Could you reproduce every line of the data below word for word, changing nothing?

========

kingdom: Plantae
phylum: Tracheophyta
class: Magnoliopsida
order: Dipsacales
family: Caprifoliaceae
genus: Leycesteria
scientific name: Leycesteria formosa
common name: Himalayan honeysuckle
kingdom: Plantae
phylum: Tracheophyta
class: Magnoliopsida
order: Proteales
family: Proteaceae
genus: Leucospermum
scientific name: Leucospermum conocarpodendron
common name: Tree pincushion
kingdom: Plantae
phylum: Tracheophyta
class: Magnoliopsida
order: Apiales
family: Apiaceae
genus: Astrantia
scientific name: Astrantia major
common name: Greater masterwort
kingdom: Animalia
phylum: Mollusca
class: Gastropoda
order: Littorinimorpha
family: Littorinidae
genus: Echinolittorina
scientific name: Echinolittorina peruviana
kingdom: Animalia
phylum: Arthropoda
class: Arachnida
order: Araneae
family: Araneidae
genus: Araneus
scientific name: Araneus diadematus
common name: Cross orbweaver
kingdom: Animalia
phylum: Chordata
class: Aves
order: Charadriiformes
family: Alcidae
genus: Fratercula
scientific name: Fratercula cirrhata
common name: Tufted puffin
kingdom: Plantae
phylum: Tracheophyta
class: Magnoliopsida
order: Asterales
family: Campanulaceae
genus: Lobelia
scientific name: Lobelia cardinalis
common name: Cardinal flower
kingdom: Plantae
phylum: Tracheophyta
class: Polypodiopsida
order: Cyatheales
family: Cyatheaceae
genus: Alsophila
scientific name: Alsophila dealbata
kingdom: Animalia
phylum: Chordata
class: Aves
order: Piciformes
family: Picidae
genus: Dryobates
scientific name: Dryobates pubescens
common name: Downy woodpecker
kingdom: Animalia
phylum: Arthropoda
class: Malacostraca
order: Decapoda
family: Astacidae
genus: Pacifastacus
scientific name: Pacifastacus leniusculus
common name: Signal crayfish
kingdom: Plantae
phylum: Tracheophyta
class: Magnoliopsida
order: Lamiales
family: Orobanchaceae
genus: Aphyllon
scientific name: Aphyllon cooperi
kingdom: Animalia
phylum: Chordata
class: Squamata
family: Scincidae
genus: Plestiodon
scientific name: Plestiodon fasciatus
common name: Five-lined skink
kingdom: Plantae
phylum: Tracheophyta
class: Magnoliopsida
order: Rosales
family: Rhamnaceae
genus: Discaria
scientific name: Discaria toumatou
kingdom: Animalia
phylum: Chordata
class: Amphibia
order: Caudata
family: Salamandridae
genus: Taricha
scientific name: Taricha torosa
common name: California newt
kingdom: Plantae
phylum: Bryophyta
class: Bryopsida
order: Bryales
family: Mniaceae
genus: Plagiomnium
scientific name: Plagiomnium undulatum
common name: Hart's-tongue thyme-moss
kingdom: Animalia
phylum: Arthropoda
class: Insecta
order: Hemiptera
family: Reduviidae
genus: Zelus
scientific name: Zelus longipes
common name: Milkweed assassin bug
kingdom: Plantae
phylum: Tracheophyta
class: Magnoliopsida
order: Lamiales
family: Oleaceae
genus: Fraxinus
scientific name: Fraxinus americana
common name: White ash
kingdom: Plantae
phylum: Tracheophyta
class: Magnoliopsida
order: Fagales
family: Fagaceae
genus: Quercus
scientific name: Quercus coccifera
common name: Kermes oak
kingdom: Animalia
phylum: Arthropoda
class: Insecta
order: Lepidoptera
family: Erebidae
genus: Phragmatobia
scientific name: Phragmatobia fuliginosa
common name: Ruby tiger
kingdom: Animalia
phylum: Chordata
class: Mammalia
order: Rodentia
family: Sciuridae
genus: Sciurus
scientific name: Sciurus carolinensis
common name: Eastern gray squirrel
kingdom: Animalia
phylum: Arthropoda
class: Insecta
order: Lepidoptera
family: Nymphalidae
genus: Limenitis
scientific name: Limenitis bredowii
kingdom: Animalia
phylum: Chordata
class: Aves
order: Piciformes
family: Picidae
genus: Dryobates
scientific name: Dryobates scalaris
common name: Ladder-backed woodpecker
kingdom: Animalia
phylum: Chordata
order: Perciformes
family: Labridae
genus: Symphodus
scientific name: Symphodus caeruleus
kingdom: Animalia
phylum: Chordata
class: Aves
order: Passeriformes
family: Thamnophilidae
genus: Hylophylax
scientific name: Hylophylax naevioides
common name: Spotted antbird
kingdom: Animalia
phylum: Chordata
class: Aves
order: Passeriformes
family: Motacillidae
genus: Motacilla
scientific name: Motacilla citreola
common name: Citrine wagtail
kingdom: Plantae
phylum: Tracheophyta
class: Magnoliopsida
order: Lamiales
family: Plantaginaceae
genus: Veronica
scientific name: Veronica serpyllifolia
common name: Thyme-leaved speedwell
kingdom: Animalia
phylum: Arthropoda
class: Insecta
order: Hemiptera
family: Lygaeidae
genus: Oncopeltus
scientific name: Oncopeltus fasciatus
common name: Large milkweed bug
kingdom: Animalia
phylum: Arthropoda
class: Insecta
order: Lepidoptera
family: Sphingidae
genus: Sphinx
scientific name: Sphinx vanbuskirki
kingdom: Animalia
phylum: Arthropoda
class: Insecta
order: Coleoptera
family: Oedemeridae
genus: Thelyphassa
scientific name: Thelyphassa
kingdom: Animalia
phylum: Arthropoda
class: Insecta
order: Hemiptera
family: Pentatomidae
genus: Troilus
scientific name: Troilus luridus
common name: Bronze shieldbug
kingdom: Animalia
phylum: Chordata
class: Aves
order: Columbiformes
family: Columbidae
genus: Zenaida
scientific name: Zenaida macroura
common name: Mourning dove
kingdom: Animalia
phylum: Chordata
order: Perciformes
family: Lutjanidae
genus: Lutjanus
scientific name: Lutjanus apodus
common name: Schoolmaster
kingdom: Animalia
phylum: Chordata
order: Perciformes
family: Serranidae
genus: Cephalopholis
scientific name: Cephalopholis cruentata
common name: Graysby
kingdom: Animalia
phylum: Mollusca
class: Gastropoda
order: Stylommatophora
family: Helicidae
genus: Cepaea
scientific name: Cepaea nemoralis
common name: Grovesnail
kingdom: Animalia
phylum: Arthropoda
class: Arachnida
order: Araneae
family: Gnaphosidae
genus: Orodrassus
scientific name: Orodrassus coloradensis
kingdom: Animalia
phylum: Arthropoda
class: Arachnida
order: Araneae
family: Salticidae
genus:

========

Result of this task =>
kingdom: Plantae
phylum: Tracheophyta
class: Magnoliopsida
order: Dipsacales
family: Caprifoliaceae
genus: Leycesteria
scientific name: Leycesteria formosa
common name: Himalayan honeysuckle
kingdom: Plantae
phylum: Tracheophyta
class: Magnoliopsida
order: Proteales
family: Proteaceae
genus: Leucospermum
scientific name: Leucospermum conocarpodendron
common name: Tree pincushion
kingdom: Plantae
phylum: Tracheophyta
class: Magnoliopsida
order: Apiales
family: Apiaceae
genus: Astrantia
scientific name: Astrantia major
common name: Greater masterwort
kingdom: Animalia
phylum: Mollusca
class: Gastropoda
order: Littorinimorpha
family: Littorinidae
genus: Echinolittorina
scientific name: Echinolittorina peruviana
kingdom: Animalia
phylum: Arthropoda
class: Arachnida
order: Araneae
family: Araneidae
genus: Araneus
scientific name: Araneus diadematus
common name: Cross orbweaver
kingdom: Animalia
phylum: Chordata
class: Aves
order: Charadriiformes
family: Alcidae
genus: Fratercula
scientific name: Fratercula cirrhata
common name: Tufted puffin
kingdom: Plantae
phylum: Tracheophyta
class: Magnoliopsida
order: Asterales
family: Campanulaceae
genus: Lobelia
scientific name: Lobelia cardinalis
common name: Cardinal flower
kingdom: Plantae
phylum: Tracheophyta
class: Polypodiopsida
order: Cyatheales
family: Cyatheaceae
genus: Alsophila
scientific name: Alsophila dealbata
kingdom: Animalia
phylum: Chordata
class: Aves
order: Piciformes
family: Picidae
genus: Dryobates
scientific name: Dryobates pubescens
common name: Downy woodpecker
kingdom: Animalia
phylum: Arthropoda
class: Malacostraca
order: Decapoda
family: Astacidae
genus: Pacifastacus
scientific name: Pacifastacus leniusculus
common name: Signal crayfish
kingdom: Plantae
phylum: Tracheophyta
class: Magnoliopsida
order: Lamiales
family: Orobanchaceae
genus: Aphyllon
scientific name: Aphyllon cooperi
kingdom: Animalia
phylum: Chordata
class: Squamata
family: Scincidae
genus: Plestiodon
scientific name: Plestiodon fasciatus
common name: Five-lined skink
kingdom: Plantae
phylum: Tracheophyta
class: Magnoliopsida
order: Rosales
family: Rhamnaceae
genus: Discaria
scientific name: Discaria toumatou
kingdom: Animalia
phylum: Chordata
class: Amphibia
order: Caudata
family: Salamandridae
genus: Taricha
scientific name: Taricha torosa
common name: California newt
kingdom: Plantae
phylum: Bryophyta
class: Bryopsida
order: Bryales
family: Mniaceae
genus: Plagiomnium
scientific name: Plagiomnium undulatum
common name: Hart's-tongue thyme-moss
kingdom: Animalia
phylum: Arthropoda
class: Insecta
order: Hemiptera
family: Reduviidae
genus: Zelus
scientific name: Zelus longipes
common name: Milkweed assassin bug
kingdom: Plantae
phylum: Tracheophyta
class: Magnoliopsida
order: Lamiales
family: Oleaceae
genus: Fraxinus
scientific name: Fraxinus americana
common name: White ash
kingdom: Plantae
phylum: Tracheophyta
class: Magnoliopsida
order: Fagales
family: Fagaceae
genus: Quercus
scientific name: Quercus coccifera
common name: Kermes oak
kingdom: Animalia
phylum: Arthropoda
class: Insecta
order: Lepidoptera
family: Erebidae
genus: Phragmatobia
scientific name: Phragmatobia fuliginosa
common name: Ruby tiger
kingdom: Animalia
phylum: Chordata
class: Mammalia
order: Rodentia
family: Sciuridae
genus: Sciurus
scientific name: Sciurus carolinensis
common name: Eastern gray squirrel
kingdom: Animalia
phylum: Arthropoda
class: Insecta
order: Lepidoptera
family: Nymphalidae
genus: Limenitis
scientific name: Limenitis bredowii
kingdom: Animalia
phylum: Chordata
class: Aves
order: Piciformes
family: Picidae
genus: Dryobates
scientific name: Dryobates scalaris
common name: Ladder-backed woodpecker
kingdom: Animalia
phylum: Chordata
order: Perciformes
family: Labridae
genus: Symphodus
scientific name: Symphodus caeruleus
kingdom: Animalia
phylum: Chordata
class: Aves
order: Passeriformes
family: Thamnophilidae
genus: Hylophylax
scientific name: Hylophylax naevioides
common name: Spotted antbird
kingdom: Animalia
phylum: Chordata
class: Aves
order: Passeriformes
family: Motacillidae
genus: Motacilla
scientific name: Motacilla citreola
common name: Citrine wagtail
kingdom: Plantae
phylum: Tracheophyta
class: Magnoliopsida
order: Lamiales
family: Plantaginaceae
genus: Veronica
scientific name: Veronica serpyllifolia
common name: Thyme-leaved speedwell
kingdom: Animalia
phylum: Arthropoda
class: Insecta
order: Hemiptera
family: Lygaeidae
genus: Oncopeltus
scientific name: Oncopeltus fasciatus
common name: Large milkweed bug
kingdom: Animalia
phylum: Arthropoda
class: Insecta
order: Lepidoptera
family: Sphingidae
genus: Sphinx
scientific name: Sphinx vanbuskirki
kingdom: Animalia
phylum: Arthropoda
class: Insecta
order: Coleoptera
family: Oedemeridae
genus: Thelyphassa
scientific name: Thelyphassa
kingdom: Animalia
phylum: Arthropoda
class: Insecta
order: Hemiptera
family: Pentatomidae
genus: Troilus
scientific name: Troilus luridus
common name: Bronze shieldbug
kingdom: Animalia
phylum: Chordata
class: Aves
order: Columbiformes
family: Columbidae
genus: Zenaida
scientific name: Zenaida macroura
common name: Mourning dove
kingdom: Animalia
phylum: Chordata
order: Perciformes
family: Lutjanidae
genus: Lutjanus
scientific name: Lutjanus apodus
common name: Schoolmaster
kingdom: Animalia
phylum: Chordata
order: Perciformes
family: Serranidae
genus: Cephalopholis
scientific name: Cephalopholis cruentata
common name: Graysby
kingdom: Animalia
phylum: Mollusca
class: Gastropoda
order: Stylommatophora
family: Helicidae
genus: Cepaea
scientific name: Cepaea nemoralis
common name: Grovesnail
kingdom: Animalia
phylum: Arthropoda
class: Arachnida
order: Araneae
family: Gnaphosidae
genus: Orodrassus
scientific name: Orodrassus coloradensis
kingdom: Animalia
phylum: Arthropoda
class: Arachnida
order: Araneae
family: Salticidae
genus:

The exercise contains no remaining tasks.